• REQUIRED WORK
Write out the lines below word for word, starting with the line containing "What is the total value across all series at 2024?" and continuing through the final line. Leave out the pictures.

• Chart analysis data
━━━━━━━━━━━━━━━━━━━━━━━━━━━━━━

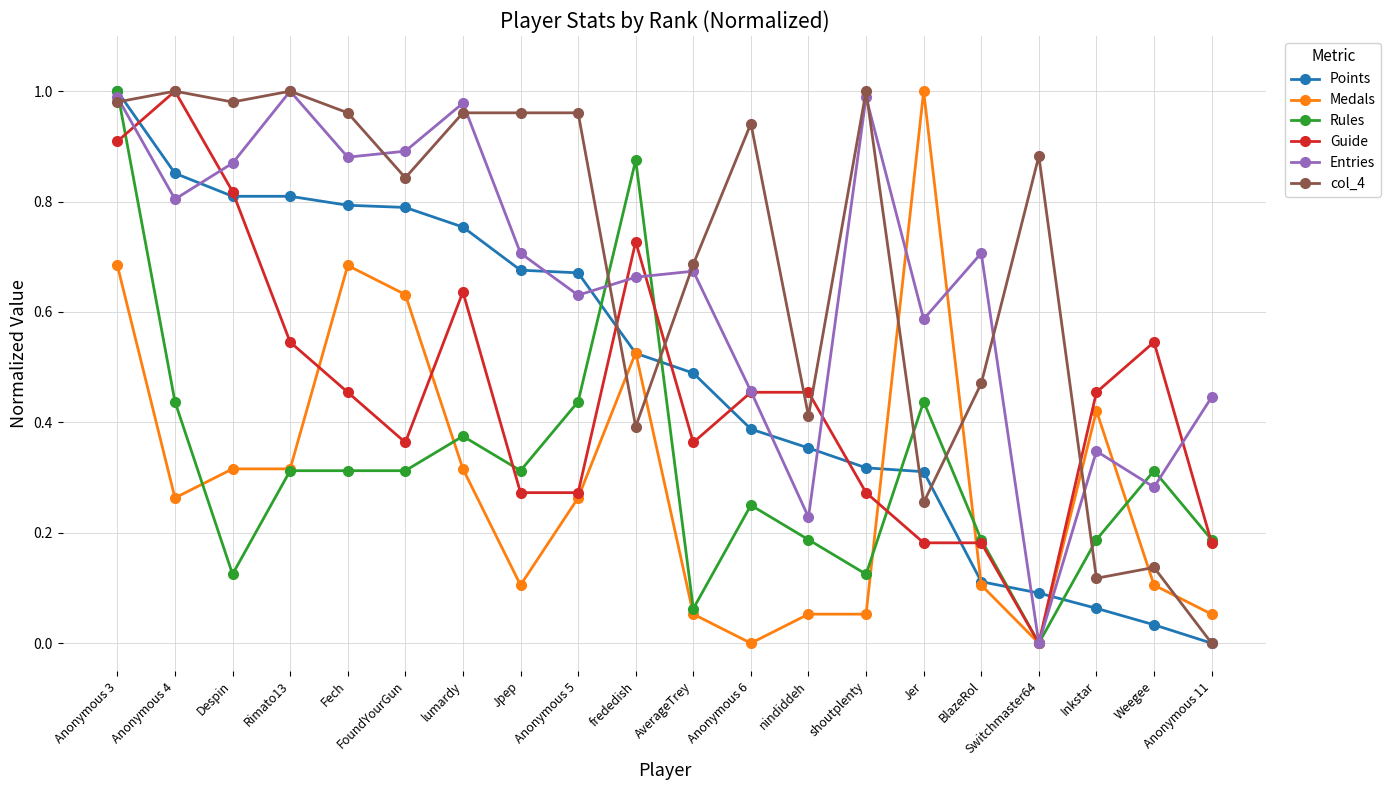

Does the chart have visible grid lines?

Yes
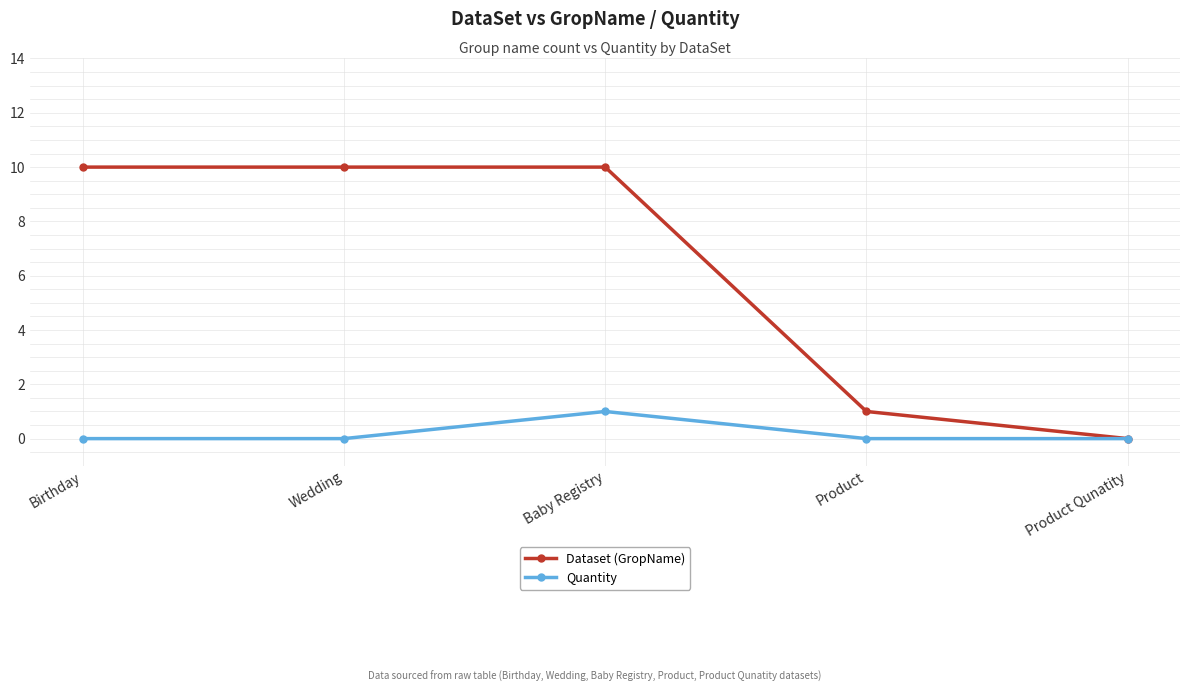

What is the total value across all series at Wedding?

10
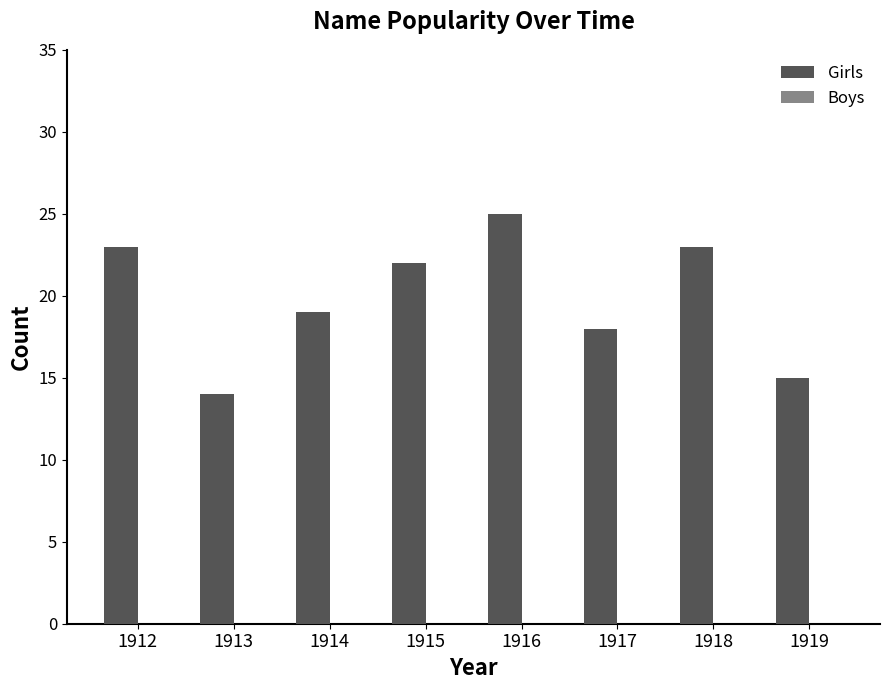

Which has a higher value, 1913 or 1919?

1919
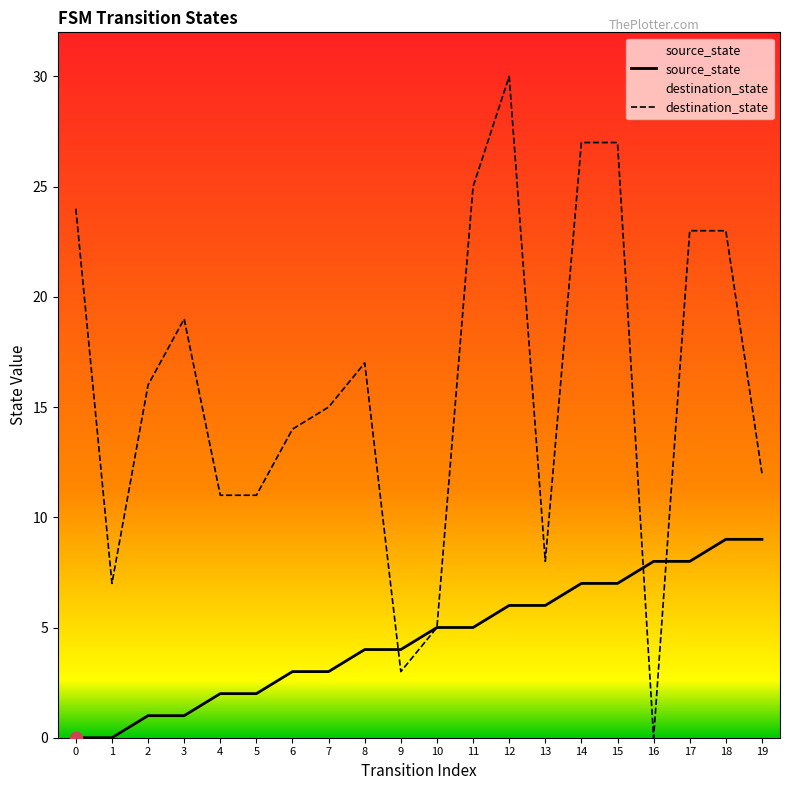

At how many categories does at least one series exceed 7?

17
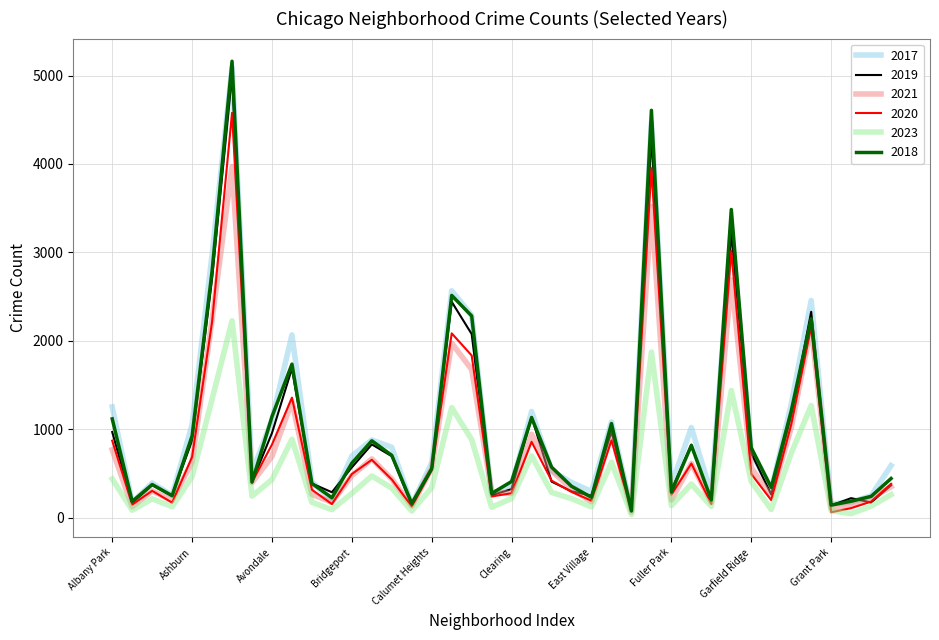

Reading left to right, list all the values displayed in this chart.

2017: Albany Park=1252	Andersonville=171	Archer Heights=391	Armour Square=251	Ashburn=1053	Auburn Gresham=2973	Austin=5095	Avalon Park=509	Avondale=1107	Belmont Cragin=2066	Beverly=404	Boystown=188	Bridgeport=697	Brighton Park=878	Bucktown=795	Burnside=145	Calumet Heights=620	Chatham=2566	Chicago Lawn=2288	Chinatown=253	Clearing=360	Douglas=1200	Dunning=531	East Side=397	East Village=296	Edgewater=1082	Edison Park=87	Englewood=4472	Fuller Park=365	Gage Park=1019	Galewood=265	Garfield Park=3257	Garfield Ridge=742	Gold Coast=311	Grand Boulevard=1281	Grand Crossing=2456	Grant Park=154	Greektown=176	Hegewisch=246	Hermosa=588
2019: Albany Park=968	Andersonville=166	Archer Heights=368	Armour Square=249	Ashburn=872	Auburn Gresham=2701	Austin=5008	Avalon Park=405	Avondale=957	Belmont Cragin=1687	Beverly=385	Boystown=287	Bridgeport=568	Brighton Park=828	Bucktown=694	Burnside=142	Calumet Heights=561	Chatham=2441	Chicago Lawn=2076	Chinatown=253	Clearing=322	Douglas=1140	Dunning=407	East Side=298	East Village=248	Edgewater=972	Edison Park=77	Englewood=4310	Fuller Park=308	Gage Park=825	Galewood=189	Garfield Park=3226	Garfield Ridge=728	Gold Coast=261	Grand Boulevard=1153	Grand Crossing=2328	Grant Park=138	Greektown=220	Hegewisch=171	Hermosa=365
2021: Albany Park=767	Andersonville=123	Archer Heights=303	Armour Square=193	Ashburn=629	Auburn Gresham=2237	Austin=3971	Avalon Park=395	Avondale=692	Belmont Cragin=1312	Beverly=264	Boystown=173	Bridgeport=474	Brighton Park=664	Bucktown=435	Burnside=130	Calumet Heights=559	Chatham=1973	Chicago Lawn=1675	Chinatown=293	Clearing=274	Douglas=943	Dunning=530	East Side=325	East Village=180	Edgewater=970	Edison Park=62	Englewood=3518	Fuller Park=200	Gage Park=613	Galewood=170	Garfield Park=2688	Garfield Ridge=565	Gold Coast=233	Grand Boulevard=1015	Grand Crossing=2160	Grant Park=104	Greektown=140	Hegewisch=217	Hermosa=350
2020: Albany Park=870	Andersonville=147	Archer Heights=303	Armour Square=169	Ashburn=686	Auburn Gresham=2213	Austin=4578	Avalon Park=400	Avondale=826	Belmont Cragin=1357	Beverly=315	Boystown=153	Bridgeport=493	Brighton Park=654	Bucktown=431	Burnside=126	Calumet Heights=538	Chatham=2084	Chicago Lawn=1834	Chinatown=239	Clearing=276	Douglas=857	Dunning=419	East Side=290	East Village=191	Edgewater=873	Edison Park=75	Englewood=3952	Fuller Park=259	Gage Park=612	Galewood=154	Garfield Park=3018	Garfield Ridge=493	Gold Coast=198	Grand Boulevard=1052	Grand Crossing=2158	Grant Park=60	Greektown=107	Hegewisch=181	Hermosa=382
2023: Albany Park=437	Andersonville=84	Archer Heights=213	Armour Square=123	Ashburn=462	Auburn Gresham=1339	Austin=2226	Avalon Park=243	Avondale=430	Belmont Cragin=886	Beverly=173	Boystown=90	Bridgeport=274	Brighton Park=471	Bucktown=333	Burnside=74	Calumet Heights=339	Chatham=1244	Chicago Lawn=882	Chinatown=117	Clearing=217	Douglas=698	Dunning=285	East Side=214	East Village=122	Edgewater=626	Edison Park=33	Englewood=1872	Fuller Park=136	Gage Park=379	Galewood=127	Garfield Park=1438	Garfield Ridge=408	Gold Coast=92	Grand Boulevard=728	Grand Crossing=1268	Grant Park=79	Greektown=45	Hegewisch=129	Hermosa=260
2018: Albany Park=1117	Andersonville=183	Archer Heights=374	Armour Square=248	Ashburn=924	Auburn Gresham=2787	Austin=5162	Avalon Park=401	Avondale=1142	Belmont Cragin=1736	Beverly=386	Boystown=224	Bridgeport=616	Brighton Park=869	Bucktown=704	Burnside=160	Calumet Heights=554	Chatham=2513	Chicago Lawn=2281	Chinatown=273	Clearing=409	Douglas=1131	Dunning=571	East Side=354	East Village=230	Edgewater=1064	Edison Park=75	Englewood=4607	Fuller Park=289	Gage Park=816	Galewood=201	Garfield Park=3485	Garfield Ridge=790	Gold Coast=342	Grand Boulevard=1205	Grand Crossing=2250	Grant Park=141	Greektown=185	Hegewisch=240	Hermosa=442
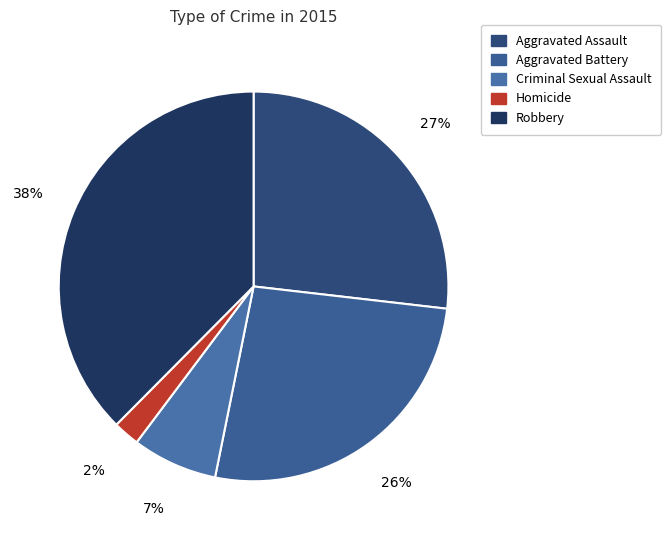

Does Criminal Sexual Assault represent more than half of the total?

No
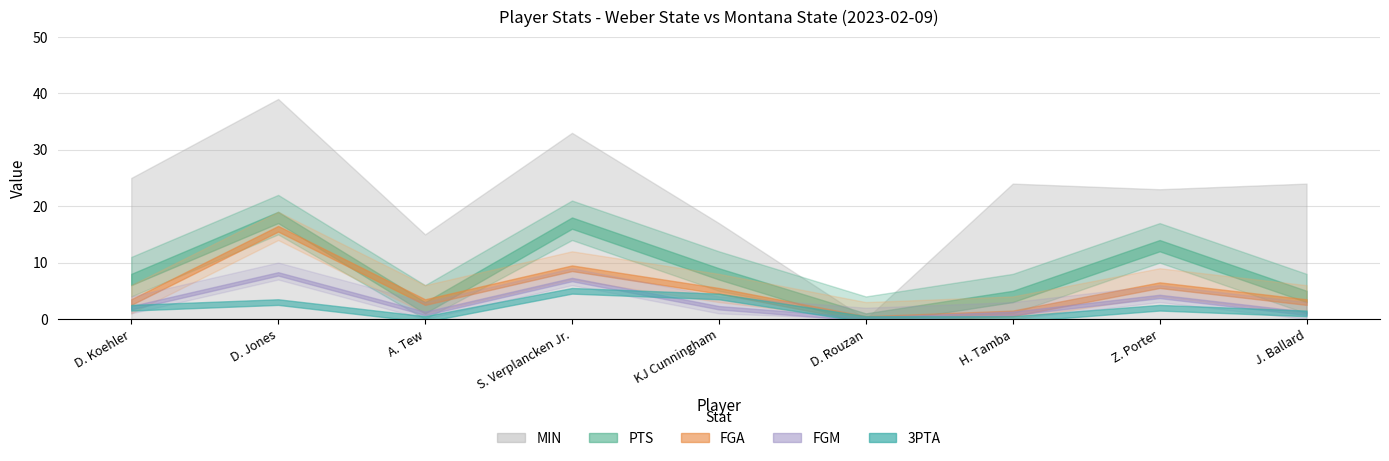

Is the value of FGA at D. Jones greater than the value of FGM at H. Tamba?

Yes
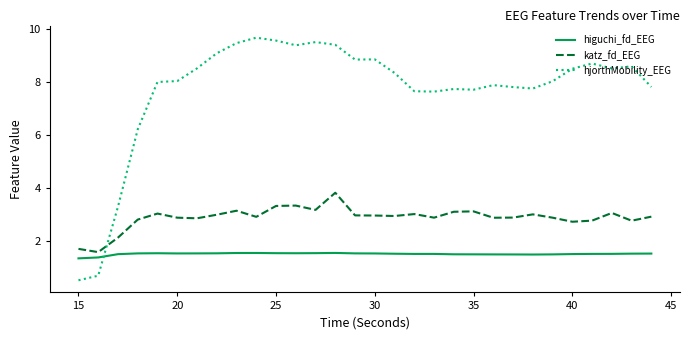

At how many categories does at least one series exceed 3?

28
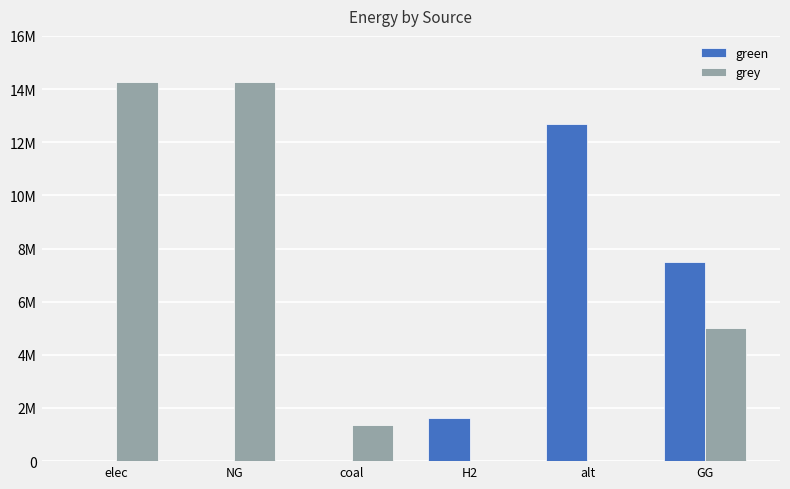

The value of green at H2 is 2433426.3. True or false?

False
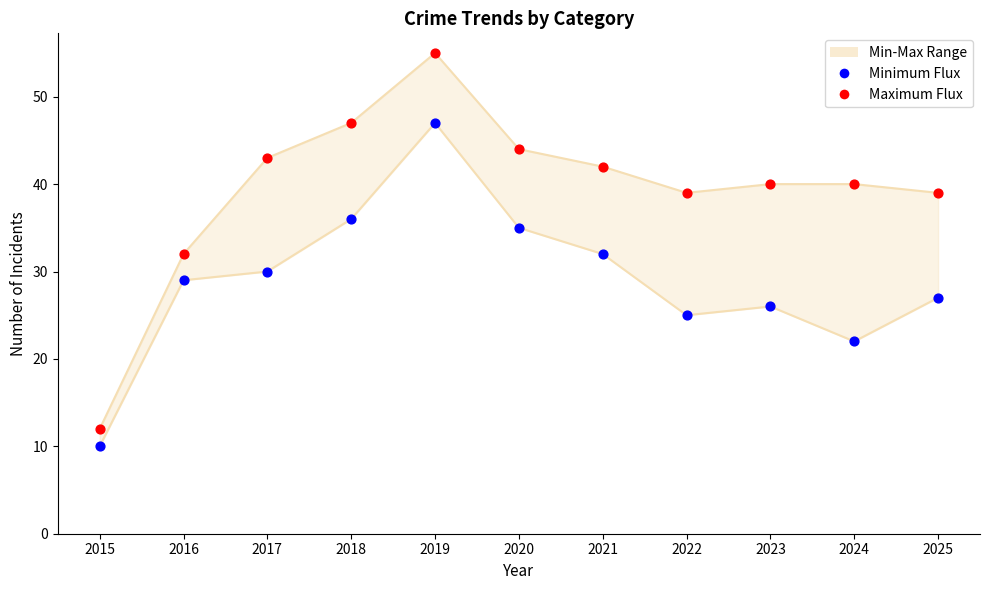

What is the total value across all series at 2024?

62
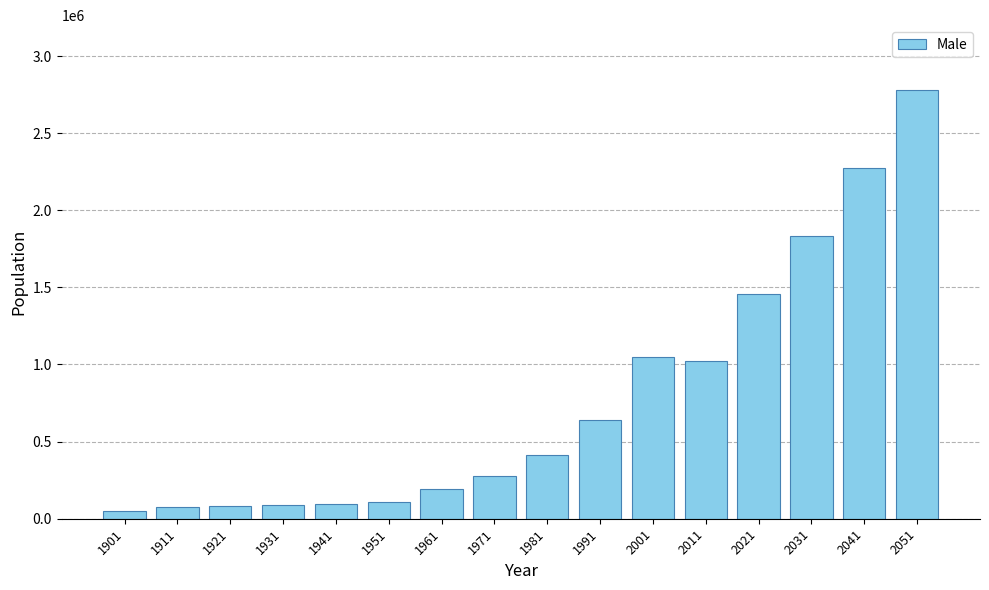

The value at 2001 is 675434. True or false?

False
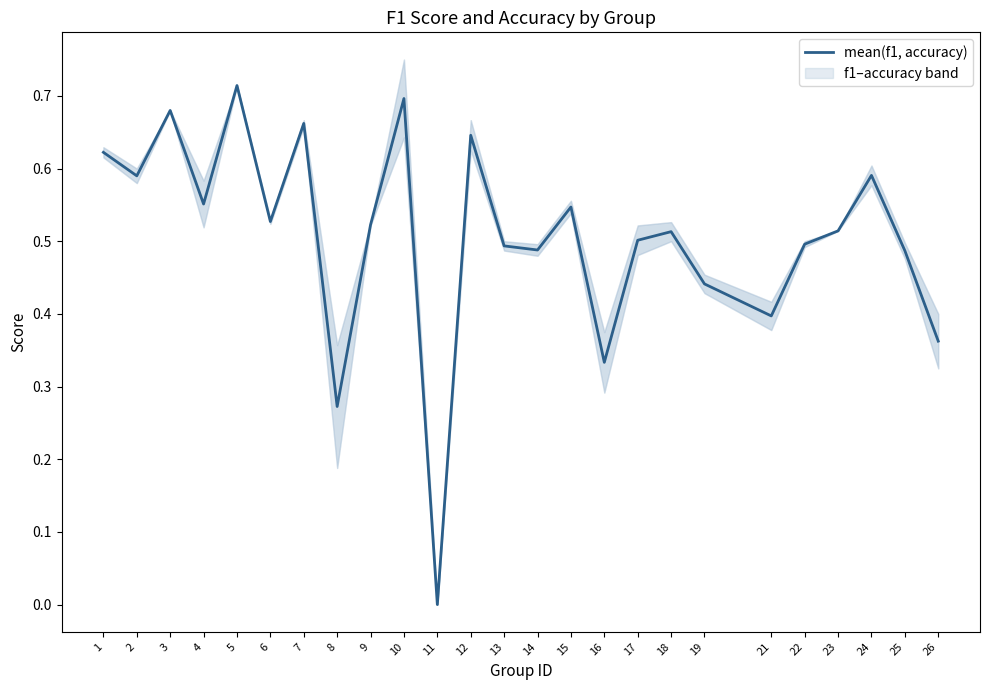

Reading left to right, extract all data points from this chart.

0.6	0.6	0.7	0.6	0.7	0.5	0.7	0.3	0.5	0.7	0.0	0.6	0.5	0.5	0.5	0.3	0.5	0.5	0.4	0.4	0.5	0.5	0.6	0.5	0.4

━━━━━━━━━━━━━━━━━━━━━━━━━━━━━━

• REPLY TO THE TASK
What is the total value across all series at 2024?

62

The value at 2001 is 675434. True or false?

False

Reading left to right, extract all data points from this chart.

0.6	0.6	0.7	0.6	0.7	0.5	0.7	0.3	0.5	0.7	0.0	0.6	0.5	0.5	0.5	0.3	0.5	0.5	0.4	0.4	0.5	0.5	0.6	0.5	0.4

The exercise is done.